Designing 3D Models for Immersive VR mode

This document provides essential tips and best practices to ensure your 3D models deliver a compelling and comfortable VR experience. Following these guidelines will enhance immersion, reduce motion sickness, and optimize performance.

Rendering performance is a complex topic

In what follows, we provide general guidance and recommendations that can help set appropriate expectations for WebXR experiences running on Meta Quest headsets. But at the outset, it’s important to emphasize that these are recommendations and not guarantees. Rendering performance is a complex topic. Seemingly small, subtle differences can have a significant impact on the performance of your experience, so the only way to know for sure if these recommendations will apply to your experience is to test and measure the improvement.

Use complex materials judiciously

Popular 3D frameworks like ThreeJS and Babylon.js support PBR materials. GMetri uses ThreeJS under the hood. While these materials should be used judiciously, you can use these in your experience to great effect and still achieve good performance on Meta Quest hardware.

As mentioned above, being careful with front-to-back is critical here. You probably can’t afford to render complex materials to every fragment multiple times per frame.

PBR materials support multiple texture maps, such as diffuse, normal, ambient occlusion, roughness, and so on. The more maps you use, and the higher resolution they are, the more work the GPU has to do. Texture bandwidth (the amount of texels the GPU has to read) can become a bottleneck. Experiment with dropping maps entirely or using lower-resolution maps for some or all of the material’s maps as a way to reduce the cost of these materials.

Compress your textures

KTX 2.0/Basis Universal is the recommended approach to texture compression for WebXR experiences on Meta Quest devices. While this may not result in file sizes that are as small as JPEG or PNG, the in-memory size of the texture will be smaller and the GPU can access these textures more efficiently which will decrease the texture bandwidth of your scene.

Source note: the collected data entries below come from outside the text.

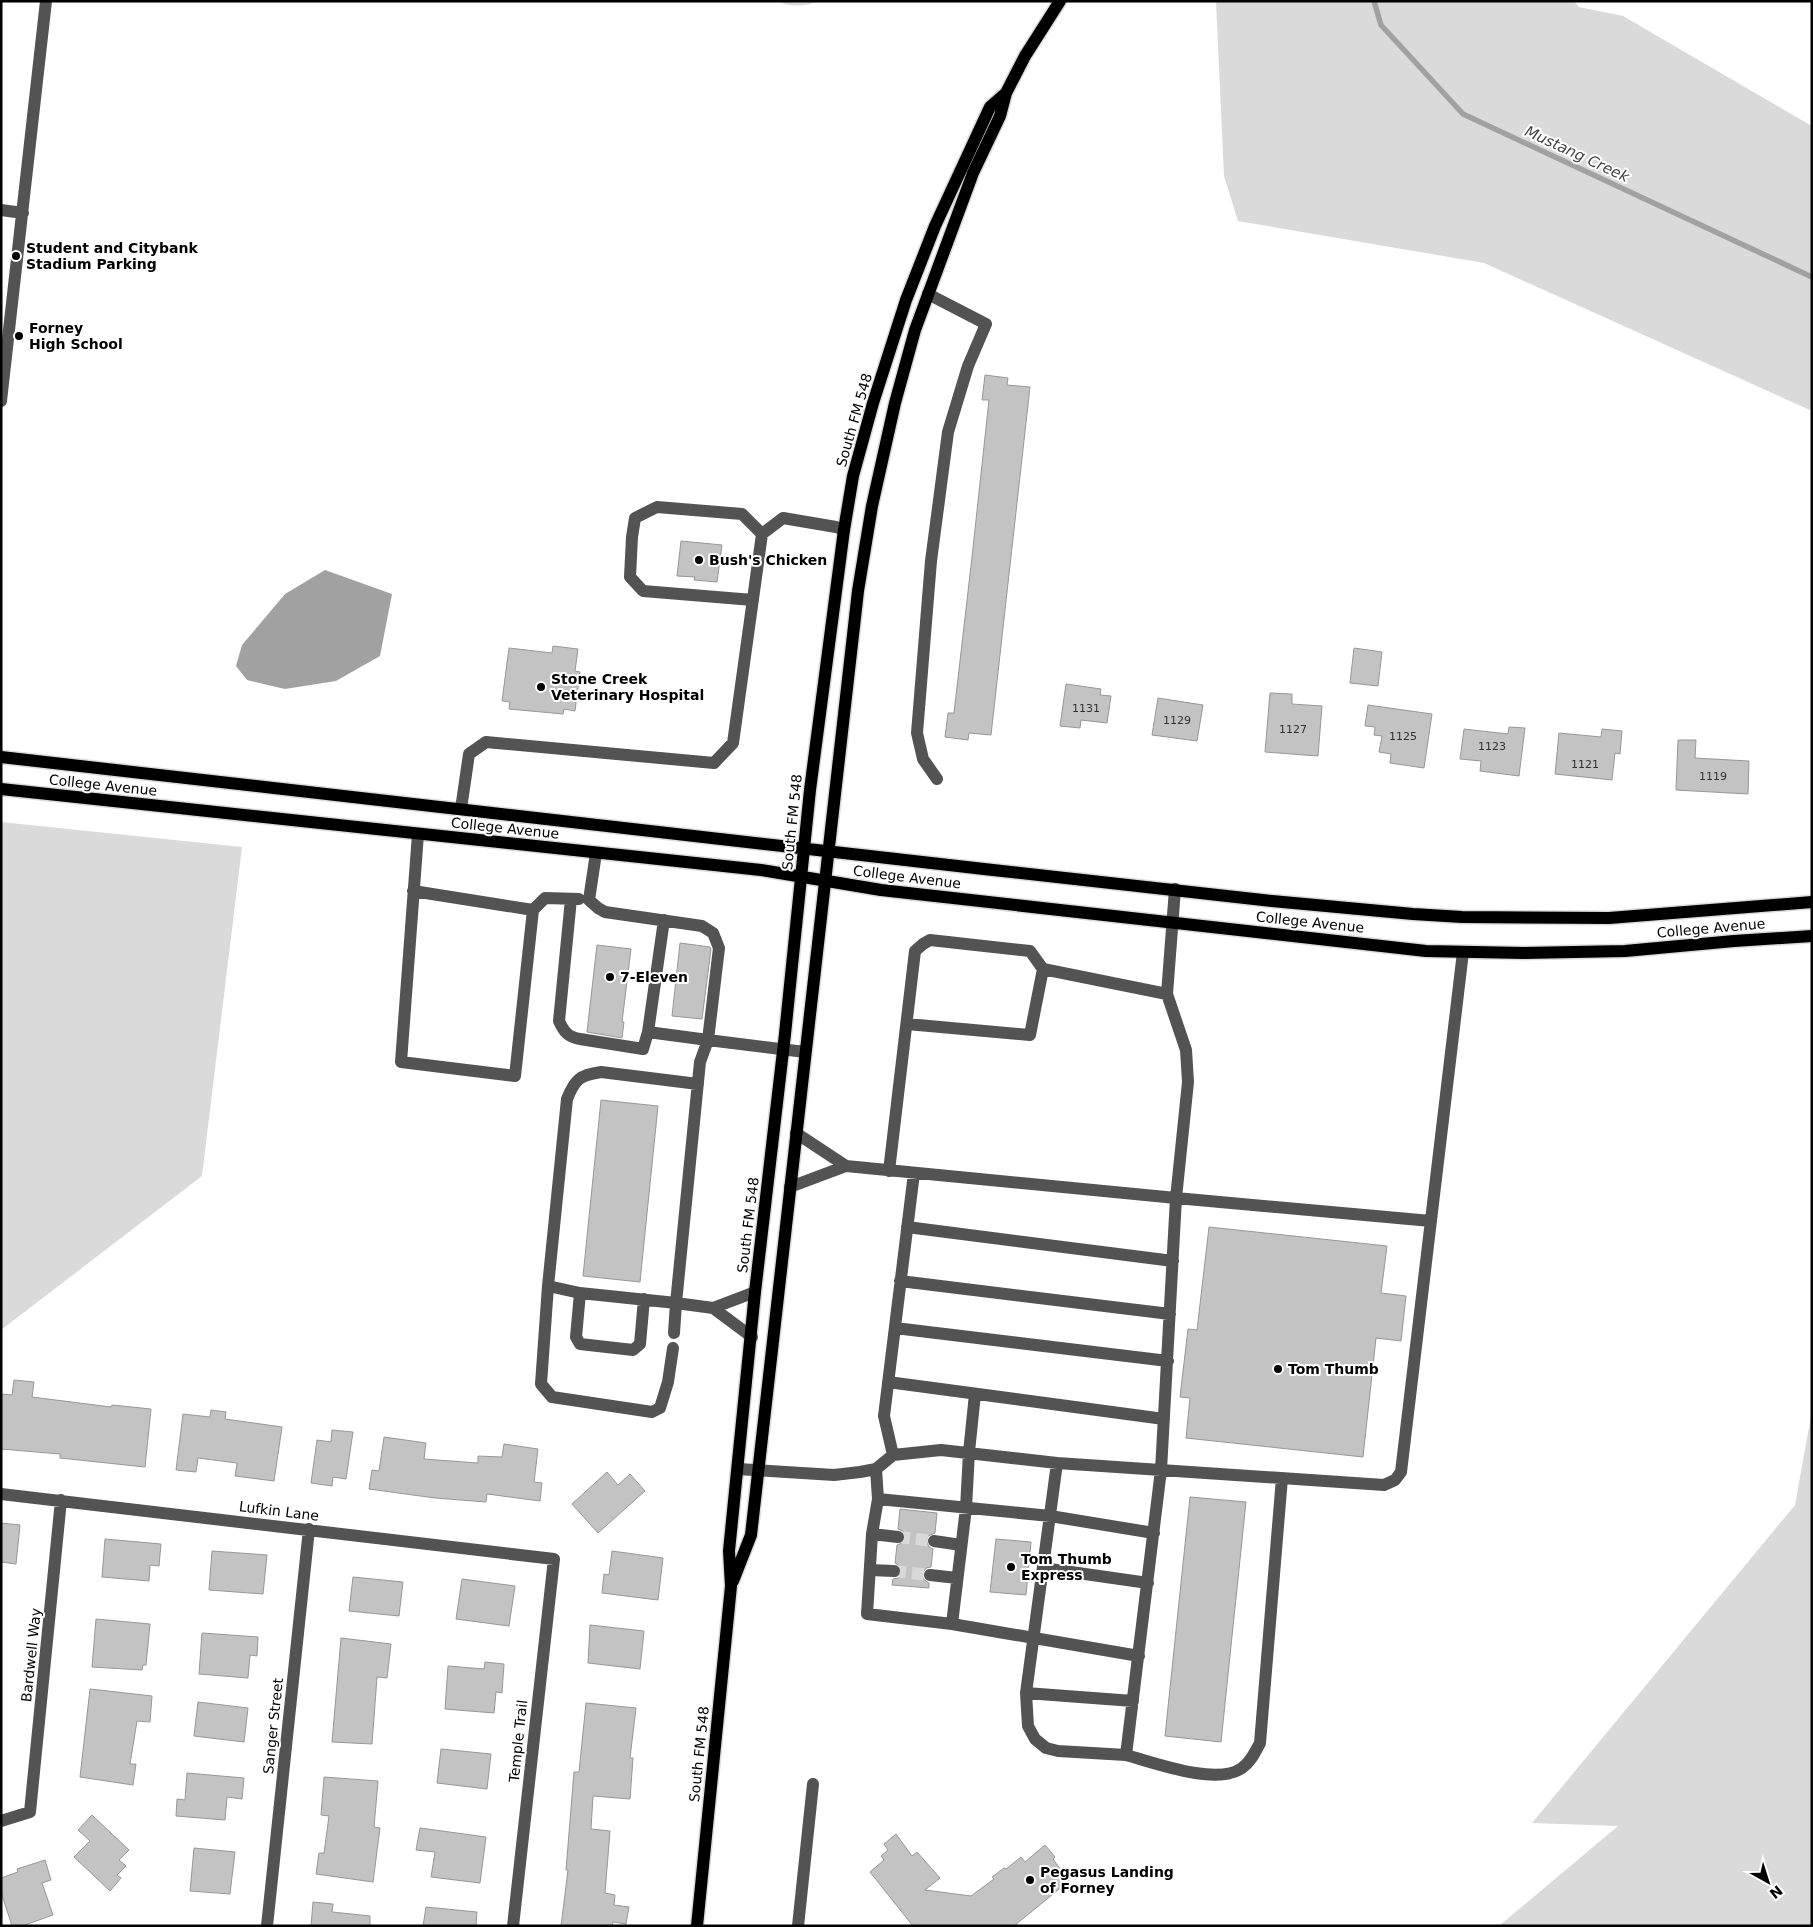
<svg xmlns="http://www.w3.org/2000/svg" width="1813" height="1927" viewBox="0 0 1813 1927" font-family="'DejaVu Sans',sans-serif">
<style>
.green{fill:#dadada}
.water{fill:#a1a1a1}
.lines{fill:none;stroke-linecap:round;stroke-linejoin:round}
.stream{stroke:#a1a1a1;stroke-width:5.5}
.building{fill:#c3c3c3;stroke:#979797}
.minor-tunnel{stroke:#d9d9d9;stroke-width:12;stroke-dasharray:12 6;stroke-linecap:butt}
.major-casing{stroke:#dbdbdb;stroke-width:15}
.minor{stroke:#535353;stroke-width:12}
.major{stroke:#000;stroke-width:12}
.poi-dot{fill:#000;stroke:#fff;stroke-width:2}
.labels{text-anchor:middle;stroke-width:4;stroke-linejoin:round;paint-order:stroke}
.number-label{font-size:11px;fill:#313131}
.poi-label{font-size:14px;font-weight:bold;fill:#000;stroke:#fff;text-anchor:start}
.street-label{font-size:14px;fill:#000;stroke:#fff}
.water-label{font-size:15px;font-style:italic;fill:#424242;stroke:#fff}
</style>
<rect width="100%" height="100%" fill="#fff"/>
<!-- green -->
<path class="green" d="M778 1H817C808 7 787 7 778 1Z
M1216 1H1574L1579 7 1623 16 1812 126V411L1484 263 1238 221 1224 176Z
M1 822 242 847 202 1176 1 1330Z
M1812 1411V1926H1499L1618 1826 1532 1823 1795 1505Z"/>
<!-- water -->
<path class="water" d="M325 570 392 594 380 656 336 681 285 689 247 680 236 666 242 645 285 594Z"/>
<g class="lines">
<!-- stream -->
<path class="stream" d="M1374 1 1381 25 1463 114 1812 277"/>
</g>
<!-- building -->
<path class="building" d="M985 375 1008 378 1007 385 1030 387 991 735 969 733 968 740 945 737 948 713H954L972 557 989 400H982Z
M681 541 722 545 717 582 694 580 695 577 677 576Z
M553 646 578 649 575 671 580 672 575 711 564 709 563 714 509 709 510 702 502 701 509 648 552 653Z
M1354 648 1382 652 1378 686 1350 683Z
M1066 684 1101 689 1100 695 1111 696 1107 723 1081 720 1080 728 1060 726Z
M1270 693 1292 694V704L1322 706 1318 756 1265 752Z
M1158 698 1203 705 1197 741 1152 735Z
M1368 705 1432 714 1424 768 1390 763 1391 754 1379 752 1382 736 1374 735 1375 727 1365 726Z
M1509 727 1525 728 1519 776 1480 771 1481 761 1460 759 1464 729 1508 734Z
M1602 729 1622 731 1620 754 1615 753 1612 780 1555 774 1559 733 1601 737Z
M1678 740H1696L1695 758 1749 761 1748 794 1676 790Z
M680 943 710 947 711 949 702 1019 672 1016Z
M597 945 631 949 622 1022H624L622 1038 587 1032Z
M601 1100 658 1106 640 1282 583 1276Z
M1209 1227 1387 1246 1381 1293 1406 1296 1401 1341 1376 1338 1363 1457 1186 1438 1190 1398 1180 1397 1188 1329 1197 1330Z
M14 1380 34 1382 32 1397 111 1407 112 1405 151 1409 145 1467 60 1458V1454L1 1449V1394L12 1395Z
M211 1410 226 1412 225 1419 282 1427 274 1481 235 1476 237 1463 198 1458 196 1472 176 1470 183 1414 210 1417Z
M332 1430 353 1432 346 1479 333 1477 332 1486 311 1483 317 1440 331 1442Z
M384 1437 426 1443 424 1459 478 1463V1456L502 1457 504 1444 538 1449 534 1482 542 1483 540 1501 487 1494 486 1502 435 1498 369 1489 372 1470 379 1471Z
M607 1472 618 1485 630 1474 645 1491 598 1533 572 1504Z
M1190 1497 1246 1502 1221 1742 1165 1736Z
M900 1509 937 1513 935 1533 928 1536 926 1540 929 1547 933 1549 931 1567 926 1568 922 1574 923 1579 929 1583V1588L892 1585 893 1579 898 1578 902 1572 901 1567 895 1563 897 1545 904 1542 906 1537 903 1531 898 1529Z
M1 1523 20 1525 16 1564 1 1562Z
M105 1539 161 1544 159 1566 150 1565 149 1581 102 1577Z
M996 1539 1031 1542 1026 1595 990 1592Z
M212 1551 267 1555 263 1594 209 1590Z
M612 1551 663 1558 658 1600 602 1593 604 1574 609 1575Z
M353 1577 403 1582 399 1616 349 1611Z
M462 1579 515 1586 509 1626 456 1619Z
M96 1619 150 1624 146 1665H143L142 1670 92 1667Z
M590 1625 644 1631 640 1669 588 1663Z
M202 1633 258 1637 257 1656 250 1655 248 1678 199 1674Z
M341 1638 391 1644 387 1678 377 1677 372 1744 332 1742Z
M485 1662 504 1664 502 1693 496 1692 494 1713 445 1709 448 1666 484 1669Z
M90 1689 152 1696 150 1722 137 1721 130 1764H136L133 1785 80 1777Z
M198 1702 248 1708 244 1742 194 1736Z
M586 1703 636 1708 630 1758H633L630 1799 593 1796 591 1829 610 1831 605 1893 615 1895 614 1905 629 1907 626 1924 613 1922 612 1926H561L568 1870H566L574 1772H579Z
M441 1749 491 1754 487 1789 437 1783Z
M187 1773 244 1778 242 1799 227 1797 225 1820 176 1816 177 1799 185 1800Z
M324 1777 378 1781 374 1827 380 1828 373 1882 316 1874 319 1853H324L329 1816 321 1815Z
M92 1815 129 1850 119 1860 126 1866 117 1875 121 1878 110 1891 74 1857 90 1841 78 1830Z
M420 1828 486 1837 480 1883 431 1877 435 1852 416 1850Z
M896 1834 912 1856 917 1852 940 1878 925 1890 971 1896 994 1879 992 1877 1004 1868 1006 1869 1021 1857 1025 1862 1045 1845 1055 1857 1053 1859 1058 1866 1069 1881 1014 1926H913L870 1872 884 1860 881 1856 888 1850 884 1844Z
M194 1848 235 1852 230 1894 190 1891Z
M45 1860 51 1880 42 1883 53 1915 22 1926H12L1 1892V1878L18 1872 17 1869Z
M313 1902 333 1904 332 1912 370 1916V1926H311Z
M426 1907 477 1912 476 1926H423Z"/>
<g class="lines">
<!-- minor-tunnel -->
<path class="minor-tunnel" d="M898 1537 934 1541
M894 1571 930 1575"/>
<defs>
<path id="major" d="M1 757 984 869 1272 901 1413 914 1462 917 1609 918 1812 902
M1 789 761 870 881 890 1426 951 1523 953 1625 951 1734 941 1812 936
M733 1581 751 1535 858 591 872 506 895 403 915 330 973 173 1000 116 1006 93 1025 56 1060 1
M697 1926 731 1586 729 1551 755 1292 785 1034 810 790 844 530 853 476 873 403 906 300 935 226 990 107 1006 93"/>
</defs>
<!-- major casing -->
<use href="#major" class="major-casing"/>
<!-- minor -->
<path class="minor" d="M1 210 23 213
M928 294 986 324 968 366 948 432 931 561 917 733 923 759 937 779
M1 401 46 1
M753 600 643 591 630 577 632 537 635 518 657 507 742 514 762 534
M461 809 469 754 486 742 714 763 733 743 762 534 783 518 836 527 844 530
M596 853 589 900 598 908 605 912 702 926 713 933 719 948 708 1040 805 1052
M1175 889 1167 994 1186 1050 1188 1082 1176 1198 1431 1221
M413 891 533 910 515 1076 401 1062 418 834
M571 899 559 1021C564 1032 568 1037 580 1039L643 1049 648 1032 708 1040 700 1062 676 1303 713 1308 752 1337
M533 910 545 898 579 899
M907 1024 1030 1035 1043 969
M648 1032 664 920
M846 1166 1176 1198 1161 1470 1126 1755C1155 1763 1217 1786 1242 1768 1251 1762 1255 1752 1260 1743L1282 1478
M889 1171 915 951 923 944 930 940 1030 951 1043 969 1167 994
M790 1187 846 1166 796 1133
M907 1227 1173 1261
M900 1281 1170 1314
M548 1286 541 1384 552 1397 652 1412 660 1408 668 1382 673 1348
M580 1293 576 1337 580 1344 633 1350 640 1344 644 1299
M713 1308 755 1292
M895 1328 1168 1361
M674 1333 676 1303 580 1293 548 1286 567 1099C575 1079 580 1075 601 1072L698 1084
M888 1382 1164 1419
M893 1455 884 1416 914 1173
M1057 1463 1026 1693 1028 1726 1035 1739 1046 1748 1058 1751 1126 1755
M738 1469 834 1475 860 1472 876 1469 893 1455 941 1450 1057 1463 1384 1485 1395 1480 1401 1472 1463 952
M876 1469 878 1499 872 1534 867 1614 952 1624 1139 1656
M1 1494 554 1559 513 1926
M878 1499 1050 1516 1154 1533
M872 1534 898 1537
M934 1541 961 1545
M1043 1568 1148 1583
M870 1570 894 1571
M930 1575 957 1578
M952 1624 966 1508 969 1452 975 1394
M1026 1693 1133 1701
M1 1821 30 1812 61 1500
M267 1926 309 1529
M798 1926 813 1784"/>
<!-- major -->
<use href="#major" class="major"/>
</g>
<!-- markers -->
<g class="poi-dot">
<circle cx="16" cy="256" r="5"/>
<circle cx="19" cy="336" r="5"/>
<circle cx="699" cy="560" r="5"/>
<circle cx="541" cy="687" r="5"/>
<circle cx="610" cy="977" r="5"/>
<circle cx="1278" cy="1369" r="5"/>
<circle cx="1011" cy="1567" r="5"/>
<circle cx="1030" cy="1880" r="5"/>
</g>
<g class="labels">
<!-- number labels -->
<g class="number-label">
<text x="1086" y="712">1131</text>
<text x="1177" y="724">1129</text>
<text x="1293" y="733">1127</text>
<text x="1403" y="740">1125</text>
<text x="1492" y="750">1123</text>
<text x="1585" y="768">1121</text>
<text x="1713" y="780">1119</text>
</g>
<!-- poi labels -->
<g class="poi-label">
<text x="26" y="253">Student and Citybank<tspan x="26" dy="16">Stadium Parking</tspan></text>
<text x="29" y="333">Forney<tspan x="29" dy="16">High School</tspan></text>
<text x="709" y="565">Bush's Chicken</text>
<text x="551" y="684">Stone Creek<tspan x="551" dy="16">Veterinary Hospital</tspan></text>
<text x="620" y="982">7-Eleven</text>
<text x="1288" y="1374">Tom Thumb</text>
<text x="1021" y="1564">Tom Thumb<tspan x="1021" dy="16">Express</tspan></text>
<text x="1040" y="1877">Pegasus Landing<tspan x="1040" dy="16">of Forney</tspan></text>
</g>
<!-- street labels -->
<g class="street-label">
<text transform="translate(854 420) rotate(-74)" y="5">South FM 548</text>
<text transform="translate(103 785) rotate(6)" y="5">College Avenue</text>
<text transform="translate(792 822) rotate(-84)" y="5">South FM 548</text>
<text transform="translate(505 828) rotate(6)" y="5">College Avenue</text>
<text transform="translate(907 877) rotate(7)" y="5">College Avenue</text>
<text transform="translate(1310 922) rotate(6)" y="5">College Avenue</text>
<text transform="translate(1711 928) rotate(-5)" y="5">College Avenue</text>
<text transform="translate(748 1225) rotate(-83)" y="5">South FM 548</text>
<text transform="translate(279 1511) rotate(7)" y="5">Lufkin Lane</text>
<text transform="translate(31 1655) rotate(-84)" y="5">Bardwell Way</text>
<text transform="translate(273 1726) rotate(-84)" y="5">Sanger Street</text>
<text transform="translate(518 1741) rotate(-84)" y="5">Temple Trail</text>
<text transform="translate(699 1754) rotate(-84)" y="5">South FM 548</text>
</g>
<!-- water labels -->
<g class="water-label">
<text transform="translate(1577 154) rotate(25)" y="5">Mustang Creek</text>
</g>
</g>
<!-- border -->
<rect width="1813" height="1927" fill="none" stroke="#000000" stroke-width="5"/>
<!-- north arrow -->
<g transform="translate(1768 1882) rotate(141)" stroke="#ffffff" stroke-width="4" paint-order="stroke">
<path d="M0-4L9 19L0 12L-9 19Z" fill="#000000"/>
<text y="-8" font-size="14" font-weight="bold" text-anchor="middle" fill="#000000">N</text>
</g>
</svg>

Here are a few resources to help you get started on compressing your textures

• Use https://gltf.report/ to visualize how much VRAM will be consumed by rendering your 3D model. You want to keep this as low as possible < 10-20MBs

• https://gltf.report/ also provides a scripting toolkit that uses gltf-transform internally and can optimize your 3D models.

• Use the ZenCompress tool for compressing textures to KTX2/Basis compressed textures. This video covers the tool in detail https://www.youtube.com/watch?v=gsqrHDmgTfA

• Follow this video to look for more ways to optimize your 3D model https://www.youtube.com/watch?v=Djx5WltmTUU

Mesh Recommendations

• Keep the triangle/poly count under 10000

• Merge as many meshes as possible into a single mesh to reduce draw calls. A tutorial on how to merge meshes using Blender can be found here https://blenderfaqs.com/blog/blender-how-to-combine-meshes

• Reduce the number of textures used. In an ideal scenario, keep only the base texture and remove all other textures (bump map, normal map, emissive map, etc)

• Ensure that meshes are not densely packed in a localized region. For example, this can happen in 3D models that represent a meeting room with chairs and tables. The meshes can be densely packed for the chairs

• Use lower-resolution textures. Recommended resolution is <2K

• Use https://gltf.report/ to visualize how much VRAM will be consumed by rendering your 3D model. You want to keep this as low as possible. Recommended is <30Mbs.

• Ensure that the draw calls are low. Recommended is < 10

• Avoid heavy use of lights. Instead, light bake all the textures using 3D modeling software

• Remove any unused meshes, vertices, and textures from the 3D model. Any unused textures and meshes are still loaded into RAM.

Draw Calls

The GPU doesn’t render on its own – it has the CPU telling it what to render and how, through the process of a draw call. A draw call is ‘A group of polygons sharing the same properties’ or ‘a group of polygons sharing the same material’.

So say you have a tree that has a material for the bark, one for the leaves and one for the berries/pinecones/acorns. Three draw calls, doesn’t seem a lot? Except you are now on a hill overlooking a forest and there’s several hundred trees in view. That’s now in to the thousands of drawcalls.

But why is this a bad thing? Draw calls are slow due to the tiny pauses the GPU makes between each draw call as it waits for the next piece of information to be handed to it from the CPU. Think of the difference between handing over a 1 GB file vs 1mil 1KB files – it’s much quicker to do one big pass that many little ones. Draw calls will often have a more substantial impact on performance than polycount. It is always best practice to make assets as low poly as you can without losing the visual fidelity you are after.

Reducing Draw Calls

There are a few different techniques you can look into to reducing your draw calls.

• A common solution is to use a texture atlas – where you combine all of the different texture maps used on a mesh into one single big texture. There can sometimes be issues with texture bleeding at low resolutions, but this is relatively minor compared to the performance gains that can be made.

• One other simple method to reduce draw calls is to combine models together that share the same materials. So instead of placing each tree by hand, you group several trees together and then place them in groups. Instead of each tree being a draw call, especially if they share the same material, the whole group becomes one.